Segment Start: Data for the task

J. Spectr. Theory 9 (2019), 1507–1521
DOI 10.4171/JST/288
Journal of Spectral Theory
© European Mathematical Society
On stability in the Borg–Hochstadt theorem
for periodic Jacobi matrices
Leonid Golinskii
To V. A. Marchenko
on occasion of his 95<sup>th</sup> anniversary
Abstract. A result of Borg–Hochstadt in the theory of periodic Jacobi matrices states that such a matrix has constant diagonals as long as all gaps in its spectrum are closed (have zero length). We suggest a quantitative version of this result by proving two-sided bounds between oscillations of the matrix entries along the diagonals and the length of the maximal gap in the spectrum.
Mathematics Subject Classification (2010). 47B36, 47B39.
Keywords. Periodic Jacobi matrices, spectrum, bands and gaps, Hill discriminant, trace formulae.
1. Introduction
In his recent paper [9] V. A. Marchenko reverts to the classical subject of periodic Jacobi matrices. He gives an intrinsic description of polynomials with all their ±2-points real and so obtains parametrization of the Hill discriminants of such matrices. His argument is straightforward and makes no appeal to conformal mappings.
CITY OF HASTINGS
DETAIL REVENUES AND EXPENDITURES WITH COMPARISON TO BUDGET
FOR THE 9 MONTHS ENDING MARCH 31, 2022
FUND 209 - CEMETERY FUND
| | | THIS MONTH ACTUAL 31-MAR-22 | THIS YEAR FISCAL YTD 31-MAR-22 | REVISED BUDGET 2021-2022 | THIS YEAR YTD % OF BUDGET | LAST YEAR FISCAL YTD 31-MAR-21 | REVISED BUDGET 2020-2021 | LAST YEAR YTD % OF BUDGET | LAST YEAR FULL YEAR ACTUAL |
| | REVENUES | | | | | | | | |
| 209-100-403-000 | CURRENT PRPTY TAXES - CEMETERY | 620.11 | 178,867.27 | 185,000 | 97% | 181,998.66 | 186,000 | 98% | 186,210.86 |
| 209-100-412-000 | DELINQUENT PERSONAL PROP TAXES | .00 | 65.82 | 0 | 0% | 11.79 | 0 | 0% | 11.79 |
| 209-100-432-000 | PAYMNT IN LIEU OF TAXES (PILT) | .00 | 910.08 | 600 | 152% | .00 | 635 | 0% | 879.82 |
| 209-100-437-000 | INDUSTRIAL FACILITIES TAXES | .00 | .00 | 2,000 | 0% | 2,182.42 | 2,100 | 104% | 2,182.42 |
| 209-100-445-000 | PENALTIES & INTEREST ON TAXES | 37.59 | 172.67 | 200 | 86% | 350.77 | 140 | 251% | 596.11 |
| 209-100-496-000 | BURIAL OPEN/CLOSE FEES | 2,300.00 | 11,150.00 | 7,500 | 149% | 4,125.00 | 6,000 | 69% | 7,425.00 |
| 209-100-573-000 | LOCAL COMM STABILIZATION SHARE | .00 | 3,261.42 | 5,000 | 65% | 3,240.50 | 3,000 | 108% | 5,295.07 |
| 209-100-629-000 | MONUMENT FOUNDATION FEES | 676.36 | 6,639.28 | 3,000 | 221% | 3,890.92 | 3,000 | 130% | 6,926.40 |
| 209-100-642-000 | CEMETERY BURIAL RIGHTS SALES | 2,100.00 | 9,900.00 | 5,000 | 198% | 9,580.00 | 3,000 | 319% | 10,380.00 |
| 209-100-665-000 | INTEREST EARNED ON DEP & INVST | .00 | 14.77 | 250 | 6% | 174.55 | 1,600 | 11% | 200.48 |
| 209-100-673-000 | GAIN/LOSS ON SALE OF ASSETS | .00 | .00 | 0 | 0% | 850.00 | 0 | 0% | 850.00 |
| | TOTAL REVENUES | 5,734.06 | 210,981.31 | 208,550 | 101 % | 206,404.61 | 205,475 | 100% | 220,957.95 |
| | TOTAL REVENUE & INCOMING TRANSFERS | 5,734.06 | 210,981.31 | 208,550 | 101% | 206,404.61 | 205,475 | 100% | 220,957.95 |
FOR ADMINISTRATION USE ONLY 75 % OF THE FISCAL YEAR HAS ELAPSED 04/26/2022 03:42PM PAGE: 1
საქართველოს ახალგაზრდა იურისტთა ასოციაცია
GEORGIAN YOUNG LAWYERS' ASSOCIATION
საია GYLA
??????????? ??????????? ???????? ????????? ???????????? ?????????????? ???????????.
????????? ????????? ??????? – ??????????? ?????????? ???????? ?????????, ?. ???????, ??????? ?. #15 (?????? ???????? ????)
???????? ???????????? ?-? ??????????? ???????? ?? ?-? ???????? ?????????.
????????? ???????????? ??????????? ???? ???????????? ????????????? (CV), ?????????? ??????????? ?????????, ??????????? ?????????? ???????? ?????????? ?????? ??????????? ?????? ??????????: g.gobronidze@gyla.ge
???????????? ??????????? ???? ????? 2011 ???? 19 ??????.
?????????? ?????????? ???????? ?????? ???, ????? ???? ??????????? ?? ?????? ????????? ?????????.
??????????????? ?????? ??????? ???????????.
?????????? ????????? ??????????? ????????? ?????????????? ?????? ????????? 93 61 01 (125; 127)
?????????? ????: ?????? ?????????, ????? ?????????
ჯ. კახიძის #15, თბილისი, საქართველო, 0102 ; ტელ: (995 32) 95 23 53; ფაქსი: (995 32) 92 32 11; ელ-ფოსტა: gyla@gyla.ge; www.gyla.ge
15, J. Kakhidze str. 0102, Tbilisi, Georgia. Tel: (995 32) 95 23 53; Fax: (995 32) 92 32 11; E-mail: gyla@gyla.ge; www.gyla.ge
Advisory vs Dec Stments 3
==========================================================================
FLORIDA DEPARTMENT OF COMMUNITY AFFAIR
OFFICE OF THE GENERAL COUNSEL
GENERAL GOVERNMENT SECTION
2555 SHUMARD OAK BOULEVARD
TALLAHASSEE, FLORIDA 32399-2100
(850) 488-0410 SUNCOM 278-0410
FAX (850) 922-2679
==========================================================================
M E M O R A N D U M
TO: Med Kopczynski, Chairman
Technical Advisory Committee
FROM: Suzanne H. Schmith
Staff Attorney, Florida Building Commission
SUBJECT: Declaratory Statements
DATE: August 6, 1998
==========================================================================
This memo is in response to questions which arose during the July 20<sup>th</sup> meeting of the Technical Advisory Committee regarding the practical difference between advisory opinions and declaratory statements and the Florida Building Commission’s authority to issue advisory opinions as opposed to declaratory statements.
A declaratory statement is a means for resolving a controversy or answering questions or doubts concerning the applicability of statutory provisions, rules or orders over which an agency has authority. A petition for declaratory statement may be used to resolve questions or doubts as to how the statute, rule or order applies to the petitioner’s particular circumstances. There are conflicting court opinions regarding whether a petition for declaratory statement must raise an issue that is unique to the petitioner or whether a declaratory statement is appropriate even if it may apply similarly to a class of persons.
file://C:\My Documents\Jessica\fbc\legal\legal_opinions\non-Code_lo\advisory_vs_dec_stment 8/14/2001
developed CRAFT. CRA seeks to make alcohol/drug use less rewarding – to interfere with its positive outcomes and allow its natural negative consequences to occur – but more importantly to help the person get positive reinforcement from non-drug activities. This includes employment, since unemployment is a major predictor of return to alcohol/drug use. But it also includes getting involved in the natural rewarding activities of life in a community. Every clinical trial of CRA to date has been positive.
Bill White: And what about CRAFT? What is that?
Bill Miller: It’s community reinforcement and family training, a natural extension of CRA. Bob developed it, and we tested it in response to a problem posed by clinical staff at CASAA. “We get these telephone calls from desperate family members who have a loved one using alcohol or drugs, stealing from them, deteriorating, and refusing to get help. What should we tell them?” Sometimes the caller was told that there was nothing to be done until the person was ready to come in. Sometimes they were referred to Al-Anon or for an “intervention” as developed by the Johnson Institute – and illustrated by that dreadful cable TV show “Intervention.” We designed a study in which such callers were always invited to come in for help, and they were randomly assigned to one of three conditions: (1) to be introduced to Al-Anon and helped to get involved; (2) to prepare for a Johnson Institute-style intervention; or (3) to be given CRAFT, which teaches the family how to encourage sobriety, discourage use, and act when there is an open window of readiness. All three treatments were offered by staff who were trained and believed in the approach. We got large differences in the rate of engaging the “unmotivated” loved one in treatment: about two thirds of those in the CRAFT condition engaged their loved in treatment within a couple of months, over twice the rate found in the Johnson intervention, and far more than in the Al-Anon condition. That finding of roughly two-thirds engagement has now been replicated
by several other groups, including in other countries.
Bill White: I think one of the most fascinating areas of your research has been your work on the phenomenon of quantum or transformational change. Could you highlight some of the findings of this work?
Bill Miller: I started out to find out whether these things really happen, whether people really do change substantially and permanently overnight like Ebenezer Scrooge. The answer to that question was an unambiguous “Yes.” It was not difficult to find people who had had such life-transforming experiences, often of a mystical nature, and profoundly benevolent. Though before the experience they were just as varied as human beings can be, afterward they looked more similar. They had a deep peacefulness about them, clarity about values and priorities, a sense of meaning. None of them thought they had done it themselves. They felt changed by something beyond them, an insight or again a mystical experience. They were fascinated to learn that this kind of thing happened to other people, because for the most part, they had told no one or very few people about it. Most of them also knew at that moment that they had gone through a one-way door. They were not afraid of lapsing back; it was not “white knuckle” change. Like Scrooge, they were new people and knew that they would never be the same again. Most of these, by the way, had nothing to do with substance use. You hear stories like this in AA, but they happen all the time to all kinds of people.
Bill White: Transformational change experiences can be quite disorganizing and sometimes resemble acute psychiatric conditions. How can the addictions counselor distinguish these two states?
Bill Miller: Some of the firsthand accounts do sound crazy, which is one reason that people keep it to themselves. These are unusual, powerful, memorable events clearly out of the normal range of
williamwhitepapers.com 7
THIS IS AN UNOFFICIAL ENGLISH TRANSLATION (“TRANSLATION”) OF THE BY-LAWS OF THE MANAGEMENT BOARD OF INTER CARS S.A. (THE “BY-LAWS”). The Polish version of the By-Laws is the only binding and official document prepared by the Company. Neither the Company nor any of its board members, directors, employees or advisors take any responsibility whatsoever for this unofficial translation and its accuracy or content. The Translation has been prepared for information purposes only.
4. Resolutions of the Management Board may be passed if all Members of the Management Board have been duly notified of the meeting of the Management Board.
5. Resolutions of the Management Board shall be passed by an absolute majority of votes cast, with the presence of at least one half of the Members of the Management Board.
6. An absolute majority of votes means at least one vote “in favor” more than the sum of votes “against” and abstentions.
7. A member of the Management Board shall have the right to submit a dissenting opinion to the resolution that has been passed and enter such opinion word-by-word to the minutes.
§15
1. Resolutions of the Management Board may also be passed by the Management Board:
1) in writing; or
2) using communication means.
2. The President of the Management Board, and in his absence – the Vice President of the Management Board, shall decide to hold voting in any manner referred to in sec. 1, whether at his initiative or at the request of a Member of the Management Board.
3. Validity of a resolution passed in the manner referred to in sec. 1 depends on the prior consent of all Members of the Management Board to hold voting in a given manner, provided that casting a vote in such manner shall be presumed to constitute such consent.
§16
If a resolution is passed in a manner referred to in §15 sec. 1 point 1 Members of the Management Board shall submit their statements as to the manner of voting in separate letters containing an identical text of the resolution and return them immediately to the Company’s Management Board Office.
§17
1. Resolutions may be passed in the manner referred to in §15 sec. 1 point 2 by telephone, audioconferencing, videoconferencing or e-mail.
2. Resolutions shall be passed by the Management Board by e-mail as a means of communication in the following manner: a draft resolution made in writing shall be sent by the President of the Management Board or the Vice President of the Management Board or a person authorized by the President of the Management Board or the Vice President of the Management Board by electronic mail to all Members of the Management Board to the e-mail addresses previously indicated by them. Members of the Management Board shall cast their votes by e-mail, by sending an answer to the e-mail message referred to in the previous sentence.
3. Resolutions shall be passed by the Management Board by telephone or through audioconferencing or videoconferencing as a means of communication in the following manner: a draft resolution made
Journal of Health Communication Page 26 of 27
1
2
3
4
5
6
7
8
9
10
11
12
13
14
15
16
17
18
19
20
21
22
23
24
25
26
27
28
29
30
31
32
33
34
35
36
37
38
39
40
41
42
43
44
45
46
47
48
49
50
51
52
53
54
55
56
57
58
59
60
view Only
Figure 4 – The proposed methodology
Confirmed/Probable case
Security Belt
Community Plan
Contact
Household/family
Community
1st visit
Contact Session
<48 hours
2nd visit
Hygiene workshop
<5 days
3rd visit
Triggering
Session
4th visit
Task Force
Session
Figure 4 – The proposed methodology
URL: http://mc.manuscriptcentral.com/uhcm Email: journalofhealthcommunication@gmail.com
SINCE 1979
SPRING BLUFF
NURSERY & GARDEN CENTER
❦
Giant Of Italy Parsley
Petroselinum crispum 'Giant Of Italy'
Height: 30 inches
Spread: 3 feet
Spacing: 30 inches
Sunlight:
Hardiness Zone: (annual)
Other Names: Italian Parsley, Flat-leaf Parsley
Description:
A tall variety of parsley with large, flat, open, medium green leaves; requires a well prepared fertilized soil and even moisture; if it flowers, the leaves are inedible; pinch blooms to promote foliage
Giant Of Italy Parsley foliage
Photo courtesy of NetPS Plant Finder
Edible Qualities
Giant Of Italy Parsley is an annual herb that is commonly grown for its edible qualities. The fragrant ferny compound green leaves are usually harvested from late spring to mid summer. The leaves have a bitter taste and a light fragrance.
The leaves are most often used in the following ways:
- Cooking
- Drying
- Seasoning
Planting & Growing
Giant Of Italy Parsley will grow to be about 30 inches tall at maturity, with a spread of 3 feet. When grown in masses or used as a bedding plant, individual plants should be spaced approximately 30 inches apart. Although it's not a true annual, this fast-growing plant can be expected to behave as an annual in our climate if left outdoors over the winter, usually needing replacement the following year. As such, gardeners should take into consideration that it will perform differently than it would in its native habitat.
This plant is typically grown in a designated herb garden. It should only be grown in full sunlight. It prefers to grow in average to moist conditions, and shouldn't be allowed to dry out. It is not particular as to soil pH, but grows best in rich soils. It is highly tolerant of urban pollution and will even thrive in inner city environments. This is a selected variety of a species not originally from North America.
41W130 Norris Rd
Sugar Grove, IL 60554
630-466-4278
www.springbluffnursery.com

Segment End: Data for the task

**Task directions**
Output the lines of the records above exactly as they appear, from the line containing "7. A member" through the line containing "2. The President".

**Finished exercise**
7. A member of the Management Board shall have the right to submit a dissenting opinion to the resolution that has been passed and enter such opinion word-by-word to the minutes.
§15
1. Resolutions of the Management Board may also be passed by the Management Board:
1) in writing; or
2) using communication means.
2. The President of the Management Board, and in his absence – the Vice President of the Management Board, shall decide to hold voting in any manner referred to in sec. 1, whether at his initiative or at the request of a Member of the Management Board.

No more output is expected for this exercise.